Abstract: In 1994, Oracle suffered its first known product vulnerability and reacted by sending a patch to every customer on tape or those new shiny CDs. But Oracle’s dedication to security famously goes back to its first customer, the CIA. Some years and several product acquisitions later, Oracle’s approach to security assurance is still rooted in that history of putting protection of its customers first. As well as reviewing Oracle’s product vulnerability handling practices, this presentation will explain the core elements and challenges of Oracle’s Software Security Assurance program including:

 

  • Comprehensive security analysis and testing
  • Secure configurations with guides and utilities to identify deviation from known secure states
  • Independent product security testing evaluations and validations
  • Building a decentralised, delegated, internal security community
  • Applying security bar-raising changes
  • Introducing cultural and process change to new product acquisitions

Speaker Bio: Duncan Harris is senior director of security assurance at Oracle, responsible for all product security vulnerability handling, for Oracle’s internal ethical hacking team, for formal product security evaluations such as Common Criteria and FIPS 140, and for defining, educating, evangelising and ensuring compliance to internal secure development standards.
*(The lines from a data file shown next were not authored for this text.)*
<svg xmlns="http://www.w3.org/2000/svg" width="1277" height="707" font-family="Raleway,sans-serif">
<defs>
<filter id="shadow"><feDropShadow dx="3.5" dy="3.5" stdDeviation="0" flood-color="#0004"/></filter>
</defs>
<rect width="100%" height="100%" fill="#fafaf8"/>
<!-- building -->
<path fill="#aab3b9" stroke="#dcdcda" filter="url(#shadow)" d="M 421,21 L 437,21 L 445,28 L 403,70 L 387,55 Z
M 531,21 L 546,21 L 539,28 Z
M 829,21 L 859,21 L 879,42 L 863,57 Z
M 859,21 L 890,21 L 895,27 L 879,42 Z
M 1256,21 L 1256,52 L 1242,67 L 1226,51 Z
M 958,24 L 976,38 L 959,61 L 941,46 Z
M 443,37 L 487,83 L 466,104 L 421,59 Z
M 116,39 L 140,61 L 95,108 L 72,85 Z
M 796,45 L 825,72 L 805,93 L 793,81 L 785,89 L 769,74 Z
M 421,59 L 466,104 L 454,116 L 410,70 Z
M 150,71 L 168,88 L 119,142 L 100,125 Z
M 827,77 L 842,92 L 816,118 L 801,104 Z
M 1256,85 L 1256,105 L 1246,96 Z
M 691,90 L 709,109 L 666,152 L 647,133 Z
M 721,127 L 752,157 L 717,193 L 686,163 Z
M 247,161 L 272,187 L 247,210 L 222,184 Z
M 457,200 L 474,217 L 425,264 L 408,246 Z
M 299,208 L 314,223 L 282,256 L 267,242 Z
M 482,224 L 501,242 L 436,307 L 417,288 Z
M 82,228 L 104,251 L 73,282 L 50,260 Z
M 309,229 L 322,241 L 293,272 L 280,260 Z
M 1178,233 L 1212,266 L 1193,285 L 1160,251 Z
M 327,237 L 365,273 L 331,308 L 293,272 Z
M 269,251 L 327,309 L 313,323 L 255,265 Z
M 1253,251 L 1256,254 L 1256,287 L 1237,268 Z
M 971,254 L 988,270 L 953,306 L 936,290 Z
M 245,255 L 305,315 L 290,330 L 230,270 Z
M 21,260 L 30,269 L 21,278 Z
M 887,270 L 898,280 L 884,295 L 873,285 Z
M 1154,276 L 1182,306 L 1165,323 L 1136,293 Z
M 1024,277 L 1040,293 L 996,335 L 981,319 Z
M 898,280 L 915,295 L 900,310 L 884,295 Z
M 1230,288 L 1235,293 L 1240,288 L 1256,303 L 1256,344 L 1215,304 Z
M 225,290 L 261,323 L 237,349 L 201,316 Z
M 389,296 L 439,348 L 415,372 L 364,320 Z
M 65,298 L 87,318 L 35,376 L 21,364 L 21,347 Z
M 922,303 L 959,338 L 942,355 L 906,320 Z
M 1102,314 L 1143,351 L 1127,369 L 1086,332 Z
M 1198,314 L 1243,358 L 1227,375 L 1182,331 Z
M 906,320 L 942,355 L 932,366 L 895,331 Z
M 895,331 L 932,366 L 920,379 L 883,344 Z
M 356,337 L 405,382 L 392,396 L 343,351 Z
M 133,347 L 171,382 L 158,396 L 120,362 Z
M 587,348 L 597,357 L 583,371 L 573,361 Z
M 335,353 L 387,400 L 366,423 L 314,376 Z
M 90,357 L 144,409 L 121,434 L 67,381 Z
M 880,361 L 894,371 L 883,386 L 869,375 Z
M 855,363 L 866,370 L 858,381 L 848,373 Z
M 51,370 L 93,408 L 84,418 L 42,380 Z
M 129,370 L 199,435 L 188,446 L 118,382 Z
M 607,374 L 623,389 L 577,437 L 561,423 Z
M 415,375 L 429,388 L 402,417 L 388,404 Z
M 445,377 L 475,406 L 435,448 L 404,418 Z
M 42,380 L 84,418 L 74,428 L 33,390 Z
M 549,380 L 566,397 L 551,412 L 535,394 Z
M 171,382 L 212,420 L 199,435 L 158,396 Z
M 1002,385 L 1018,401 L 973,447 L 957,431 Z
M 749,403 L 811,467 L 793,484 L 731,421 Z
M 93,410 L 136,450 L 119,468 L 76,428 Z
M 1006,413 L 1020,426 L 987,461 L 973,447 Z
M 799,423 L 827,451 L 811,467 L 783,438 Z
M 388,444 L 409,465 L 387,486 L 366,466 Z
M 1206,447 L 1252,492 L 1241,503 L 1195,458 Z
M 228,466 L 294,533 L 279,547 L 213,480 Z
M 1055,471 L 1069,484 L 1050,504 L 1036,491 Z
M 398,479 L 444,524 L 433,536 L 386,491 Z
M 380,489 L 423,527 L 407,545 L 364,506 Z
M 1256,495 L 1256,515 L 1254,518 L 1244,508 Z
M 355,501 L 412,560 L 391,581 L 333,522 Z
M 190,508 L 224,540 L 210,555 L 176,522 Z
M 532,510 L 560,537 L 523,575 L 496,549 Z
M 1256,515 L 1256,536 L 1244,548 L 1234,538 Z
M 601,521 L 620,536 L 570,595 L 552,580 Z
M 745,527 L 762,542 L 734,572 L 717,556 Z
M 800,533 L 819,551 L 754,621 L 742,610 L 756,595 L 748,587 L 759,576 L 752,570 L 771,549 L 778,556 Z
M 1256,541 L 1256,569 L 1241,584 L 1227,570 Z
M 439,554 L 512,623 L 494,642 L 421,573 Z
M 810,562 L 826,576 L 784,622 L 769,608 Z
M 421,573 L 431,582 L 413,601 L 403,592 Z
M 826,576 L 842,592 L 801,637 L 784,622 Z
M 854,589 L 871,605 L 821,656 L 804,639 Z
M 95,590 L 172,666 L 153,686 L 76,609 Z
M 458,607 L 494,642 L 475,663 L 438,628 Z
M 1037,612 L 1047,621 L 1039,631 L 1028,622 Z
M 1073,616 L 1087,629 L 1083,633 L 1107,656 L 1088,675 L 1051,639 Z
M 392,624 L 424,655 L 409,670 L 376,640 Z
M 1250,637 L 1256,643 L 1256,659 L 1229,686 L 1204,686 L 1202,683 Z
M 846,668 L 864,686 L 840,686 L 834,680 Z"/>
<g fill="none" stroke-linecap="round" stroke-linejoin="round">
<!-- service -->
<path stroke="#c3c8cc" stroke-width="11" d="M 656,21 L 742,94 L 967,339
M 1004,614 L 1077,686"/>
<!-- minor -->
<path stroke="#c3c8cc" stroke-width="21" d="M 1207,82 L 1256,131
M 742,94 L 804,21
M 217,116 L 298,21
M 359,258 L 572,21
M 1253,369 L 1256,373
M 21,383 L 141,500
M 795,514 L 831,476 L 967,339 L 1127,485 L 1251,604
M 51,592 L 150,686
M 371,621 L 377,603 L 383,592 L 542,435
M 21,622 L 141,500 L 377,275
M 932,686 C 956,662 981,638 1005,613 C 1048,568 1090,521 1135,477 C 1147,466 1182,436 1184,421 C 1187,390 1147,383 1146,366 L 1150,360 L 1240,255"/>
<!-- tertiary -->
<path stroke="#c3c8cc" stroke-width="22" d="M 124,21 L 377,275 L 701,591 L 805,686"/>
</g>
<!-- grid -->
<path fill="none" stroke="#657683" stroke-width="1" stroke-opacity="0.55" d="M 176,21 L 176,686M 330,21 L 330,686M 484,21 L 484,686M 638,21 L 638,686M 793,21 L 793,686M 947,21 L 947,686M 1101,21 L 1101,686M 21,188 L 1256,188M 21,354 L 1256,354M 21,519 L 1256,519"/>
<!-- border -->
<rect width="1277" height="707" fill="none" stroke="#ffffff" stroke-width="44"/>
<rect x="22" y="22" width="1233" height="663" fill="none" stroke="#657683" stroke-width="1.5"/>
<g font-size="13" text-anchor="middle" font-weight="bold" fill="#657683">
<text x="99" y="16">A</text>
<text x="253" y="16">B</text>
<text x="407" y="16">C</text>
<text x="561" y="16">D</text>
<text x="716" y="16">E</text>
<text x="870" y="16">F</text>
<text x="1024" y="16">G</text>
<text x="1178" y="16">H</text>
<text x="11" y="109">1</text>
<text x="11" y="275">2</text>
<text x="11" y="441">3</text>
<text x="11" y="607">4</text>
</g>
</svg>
He provides broad security advice to Oracle information security, legal, HR, marketing, PR, internal audit and physical security teams, and takes an active role in defining new direction for security in Oracle’s core database and application server products, based on the weaknesses and vulnerabilities his team and real world hackers identify and expose. Duncan notably constructed the technical proof behind Oracle’s “Unbreakable” marketing campaign.

Over his 18 years at Oracle, he has also been the product manager for Trusted Oracle7, Oracle’s B1 multilevel secure database, now replaced by Oracle Label Security, and he has been involved with all Oracle’s product security evaluations and validations. Prior to Oracle, he worked as a UK government security evaluator and on various UK classified systems.